John Singleton's follow-up to "Boyz N the Hood" and the screen debut of Janet Jackson cannot sustain the scrutiny and expectation that inevitably follow a conspicuous first film. "Poetic Justice" is a hermetic inner-city love story elevated by resonant social commentary.
John Singleton’s follow-up to “Boyz N the Hood” and the screen debut of Janet Jackson cannot sustain the scrutiny and expectation that inevitably follow a conspicuous first film. “Poetic Justice” is a hermetic inner-city love story elevated by resonant social commentary. It has an obvious appeal to a core ethnic audience but faces a challenge tapping into the mainstream.
The film begins promisingly enough with the central character, Justice (Jackson), at the local drive-in with her boyfriend. The momentary idyll quickly disintegrates when a nabe hothead recognizes the young man as someone who crossed his path. The firebrand kills the beau while in the girl’s embrace.
The violent setup looms over the narrative without tying in to the rest of the story. Justice, chastened by the incident, has cut herself off from the world outside the beauty salon where she works. Lucky (Tupac Shakur), the young letter carrier on the shop’s route, attempts to break the ice with brittle consequences.

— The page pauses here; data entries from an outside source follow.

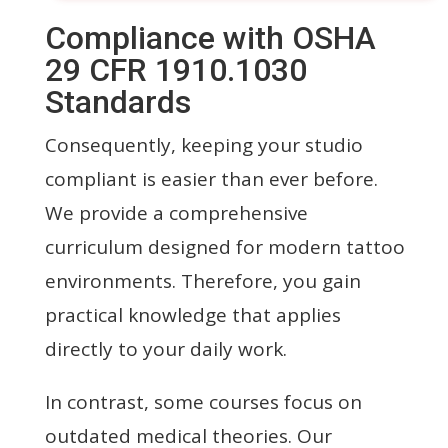
Compliance with OSHA
29 CFR 1910.1030
Standards
Consequently, keeping your studio
compliant is easier than ever before.
We provide a comprehensive
curriculum designed for modern tattoo
environments. Therefore, you gain
practical knowledge that applies
directly to your daily work.
In contrast, some courses focus on
outdated medical theories. Our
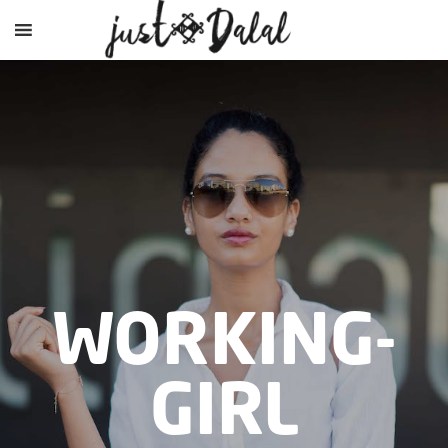
WORKING-
GIRL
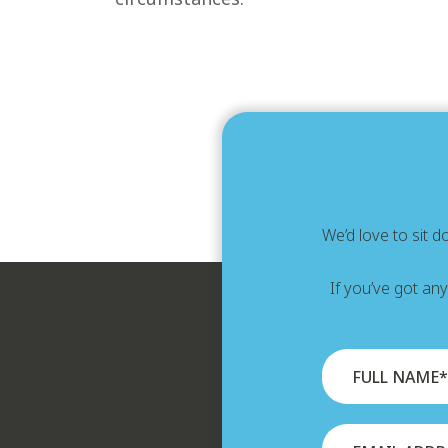
We’d love to sit 
If you’ve got an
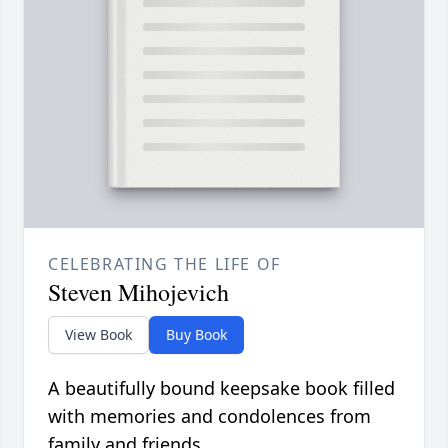
CELEBRATING THE LIFE OF
Steven Mihojevich
View Book
Buy Book
A beautifully bound keepsake book filled
with memories and condolences from
family and friends.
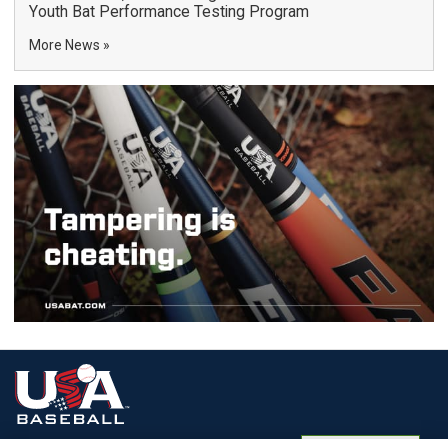
Youth Bat Performance Testing Program
More News
Terms of
Privacy
Media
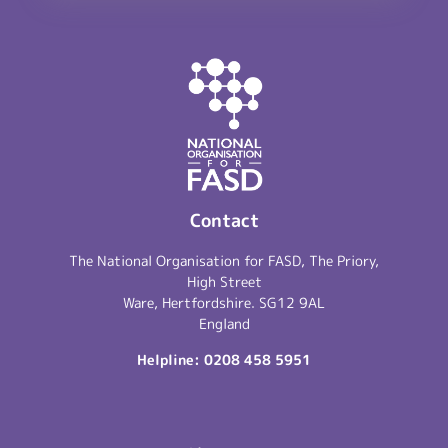
Contact
The National Organisation for FASD, The Priory,
High Street
Ware, Hertfordshire. SG12 9AL
England
Helpline:
0208 458 5951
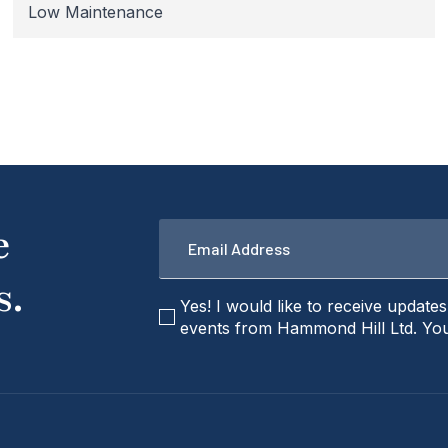
Low Maintenance
Email
e
*
s.
checkbox
Yes! I would like to receive update
events from Hammond Hill Ltd. You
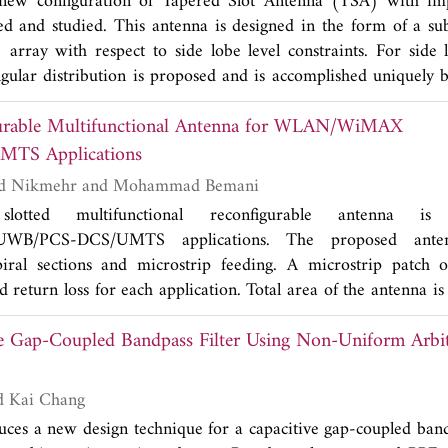
 new configuration of Tapered Slot Antenna (TSA) with im
ed and studied. This antenna is designed in the form of a sub
rray with respect to side lobe level constraints. For side 
ngular distribution is proposed and is accomplished uniquely
A 12-way series feed network with T-junction is designed a
gurable Multifunctional Antenna for WLAN/WiMAX
s of the antenna array are discussed to illustrate the accomp
-19 dB) of the array. The proposed antenna demonstrates the a
MTS Applications
eve a very low side lobe in a simple, compact and planar struct
Sara Manafi, Saeid Nikmehr and Mohammad Bemani
otted multifunctional reconfigurable antenna is
B/PCS-DCS/UMTS applications. The proposed antenn
ral sections and microstrip feeding. A microstrip patch 
 return loss for each application. Total area of the antenna
requirements for different applications in a low profile structu
e Gap-Coupled Bandpass Filter Using Non-Uniform Arbi
n this antenna using RF MEMS switches. The proposed ante
adiation patterns (doughnut shape) in different frequency ba
ground plane to improve the impedance matching, and the di
Dong-Jin Jung and Kai Chang
ed. Moreover, the variation of group delay is about ±2 ns in
uces a new design technique for a capacitive gap-coupled band
of the proposed antenna is fabricated, and the results are co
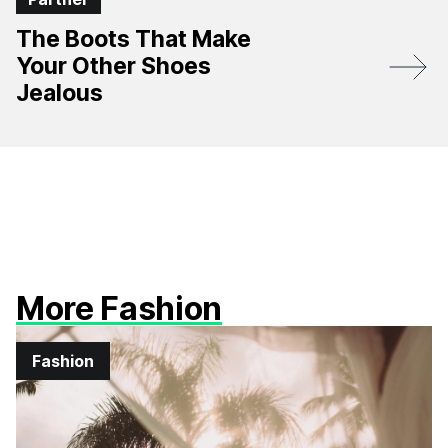
The Boots That Make
Your Other Shoes
Jealous
More Fashion
Fashion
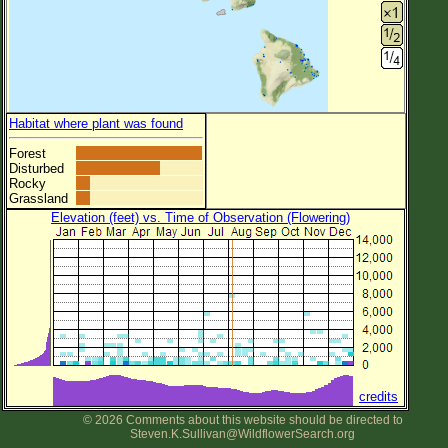
Habitat where plant was found
Forest
Disturbed
Rocky
Grassland
Elevation (feet) vs. Time of Observation (Flowering)
credits
© 2026 Comments about this website should be directed to
Steven.K.Sullivan@WildflowerSearch.org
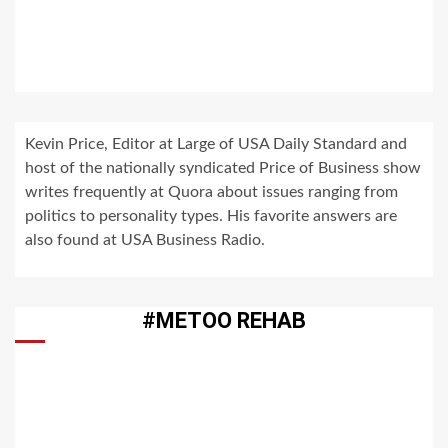
Kevin Price, Editor at Large of USA Daily Standard and
host of the nationally syndicated Price of Business show
writes frequently at Quora about issues ranging from
politics to personality types. His favorite answers are
also found at USA Business Radio.
#METOO REHAB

This second section is also a bit of a dead end. While we learn something of the environment and background of the two characters, it is no more than a prologue for what ultimately turns into the heart of the film. Singleton has chosen a most awkward and confusing way to develop his story.

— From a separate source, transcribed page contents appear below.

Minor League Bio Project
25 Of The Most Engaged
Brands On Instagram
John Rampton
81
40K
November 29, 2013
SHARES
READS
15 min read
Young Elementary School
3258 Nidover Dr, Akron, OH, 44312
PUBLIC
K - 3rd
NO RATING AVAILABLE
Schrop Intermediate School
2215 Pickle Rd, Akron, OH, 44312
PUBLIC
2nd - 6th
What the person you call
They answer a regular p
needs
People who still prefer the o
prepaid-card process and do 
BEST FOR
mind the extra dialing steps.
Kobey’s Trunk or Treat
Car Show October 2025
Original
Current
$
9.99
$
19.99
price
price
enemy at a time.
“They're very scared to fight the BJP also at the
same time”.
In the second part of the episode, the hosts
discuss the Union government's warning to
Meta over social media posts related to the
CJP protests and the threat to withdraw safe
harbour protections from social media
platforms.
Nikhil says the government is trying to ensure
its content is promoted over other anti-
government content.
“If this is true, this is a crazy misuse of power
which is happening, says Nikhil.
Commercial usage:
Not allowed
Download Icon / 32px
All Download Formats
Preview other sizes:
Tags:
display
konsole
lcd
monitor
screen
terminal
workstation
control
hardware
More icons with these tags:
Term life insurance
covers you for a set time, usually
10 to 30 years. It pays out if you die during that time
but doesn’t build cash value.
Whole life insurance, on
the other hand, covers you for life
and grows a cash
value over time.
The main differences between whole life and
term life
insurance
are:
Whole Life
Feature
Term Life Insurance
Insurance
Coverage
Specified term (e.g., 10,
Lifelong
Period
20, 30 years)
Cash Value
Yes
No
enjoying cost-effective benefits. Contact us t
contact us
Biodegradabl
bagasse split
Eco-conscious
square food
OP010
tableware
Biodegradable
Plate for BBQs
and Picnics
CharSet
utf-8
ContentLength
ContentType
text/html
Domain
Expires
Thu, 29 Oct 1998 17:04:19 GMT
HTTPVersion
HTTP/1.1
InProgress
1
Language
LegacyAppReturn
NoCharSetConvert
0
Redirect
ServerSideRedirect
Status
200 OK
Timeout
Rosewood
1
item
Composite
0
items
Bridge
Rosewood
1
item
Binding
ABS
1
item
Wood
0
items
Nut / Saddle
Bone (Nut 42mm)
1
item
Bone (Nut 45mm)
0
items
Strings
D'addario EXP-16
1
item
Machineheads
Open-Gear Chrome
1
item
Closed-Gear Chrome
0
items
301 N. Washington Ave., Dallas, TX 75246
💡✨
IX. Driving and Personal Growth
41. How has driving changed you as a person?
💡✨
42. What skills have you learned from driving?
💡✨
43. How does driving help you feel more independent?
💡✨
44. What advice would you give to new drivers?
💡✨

Things finally get into gear when Justice’s trip from South Central L.A. to Oakland is fouled up by a dead car battery. Her friend Iesha (Regina King) arranges a last-minute ride with Chicago (Joe Torry) and his buddy, who turns out to be Lucky, the mailman.
The trip in a U.S. Postal Service truck is a gem that begins as a variation of the classic romantic comedy — two people who can’t stand each other are thrust into close quarters and wind up in love.
And the road provides choice opportunities for digression, including clever stops that involve crashing a family reunion and attending an African fair. But auds may be distanced by the disjointed nature of the ramble. Singleton proves himself an adept director, fascinated with the echoes beneath the narrative. But his writing skills are less assured.
Jackson proves herself a natural in front of the camera in a thoughtful performance. This is not a “star is born” role, but it places her among faces to watch.
Shakur has the juicier part and turns in truly outstanding work. The vignette structure also allows a considerable number of actors to shine in brief but memorable turns — perhaps the most bizarre being Billy Zane and Lori Petty as the performers in the drive-in feature.
Though aiming to create a feel for the locale, Singleton periodically loses sight of audiences unfamiliar with the colorful lingo. “Poetic Justice” has a lot to commend, but discipline is not high on the list. That flaw will be a major stumbling block toward wide appeal, and overseas prospects seem particularly remote.